(DATA RECORDS Opens)

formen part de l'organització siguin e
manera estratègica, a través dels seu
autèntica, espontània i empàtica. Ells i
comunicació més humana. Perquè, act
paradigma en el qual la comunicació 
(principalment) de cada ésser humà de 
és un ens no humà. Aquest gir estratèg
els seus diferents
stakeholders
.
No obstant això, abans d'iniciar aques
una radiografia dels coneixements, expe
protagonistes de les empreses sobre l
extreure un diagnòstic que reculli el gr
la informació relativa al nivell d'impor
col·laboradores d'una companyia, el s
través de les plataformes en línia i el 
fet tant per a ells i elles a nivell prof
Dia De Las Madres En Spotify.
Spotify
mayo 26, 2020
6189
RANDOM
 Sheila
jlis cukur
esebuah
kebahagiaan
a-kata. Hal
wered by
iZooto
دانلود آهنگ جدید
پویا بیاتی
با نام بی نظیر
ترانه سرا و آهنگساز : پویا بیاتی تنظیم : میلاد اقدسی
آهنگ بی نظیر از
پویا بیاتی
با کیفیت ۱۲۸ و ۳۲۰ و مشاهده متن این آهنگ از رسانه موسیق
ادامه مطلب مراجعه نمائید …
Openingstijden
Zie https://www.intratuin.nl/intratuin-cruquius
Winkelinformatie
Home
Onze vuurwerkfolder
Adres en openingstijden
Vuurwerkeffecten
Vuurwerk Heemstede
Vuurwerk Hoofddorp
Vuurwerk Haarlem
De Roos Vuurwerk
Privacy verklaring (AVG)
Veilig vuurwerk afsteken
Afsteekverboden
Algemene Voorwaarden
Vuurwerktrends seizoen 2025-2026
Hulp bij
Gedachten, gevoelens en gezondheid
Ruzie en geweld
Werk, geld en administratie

(DATA RECORDS Closes)

* [REQUEST]:
Write out the listing exactly, keeping every character.

* [RESPONSE AREA]:
formen part de l'organització siguin e
manera estratègica, a través dels seu
autèntica, espontània i empàtica. Ells i
comunicació més humana. Perquè, act
paradigma en el qual la comunicació 
(principalment) de cada ésser humà de 
és un ens no humà. Aquest gir estratèg
els seus diferents
stakeholders
.
No obstant això, abans d'iniciar aques
una radiografia dels coneixements, expe
protagonistes de les empreses sobre l
extreure un diagnòstic que reculli el gr
la informació relativa al nivell d'impor
col·laboradores d'una companyia, el s
través de les plataformes en línia i el 
fet tant per a ells i elles a nivell prof
Dia De Las Madres En Spotify.
Spotify
mayo 26, 2020
6189
RANDOM
 Sheila
jlis cukur
esebuah
kebahagiaan
a-kata. Hal
wered by
iZooto
دانلود آهنگ جدید
پویا بیاتی
با نام بی نظیر
ترانه سرا و آهنگساز : پویا بیاتی تنظیم : میلاد اقدسی
آهنگ بی نظیر از
پویا بیاتی
با کیفیت ۱۲۸ و ۳۲۰ و مشاهده متن این آهنگ از رسانه موسیق
ادامه مطلب مراجعه نمائید …
Openingstijden
Zie https://www.intratuin.nl/intratuin-cruquius
Winkelinformatie
Home
Onze vuurwerkfolder
Adres en openingstijden
Vuurwerkeffecten
Vuurwerk Heemstede
Vuurwerk Hoofddorp
Vuurwerk Haarlem
De Roos Vuurwerk
Privacy verklaring (AVG)
Veilig vuurwerk afsteken
Afsteekverboden
Algemene Voorwaarden
Vuurwerktrends seizoen 2025-2026
Hulp bij
Gedachten, gevoelens en gezondheid
Ruzie en geweld
Werk, geld en administratie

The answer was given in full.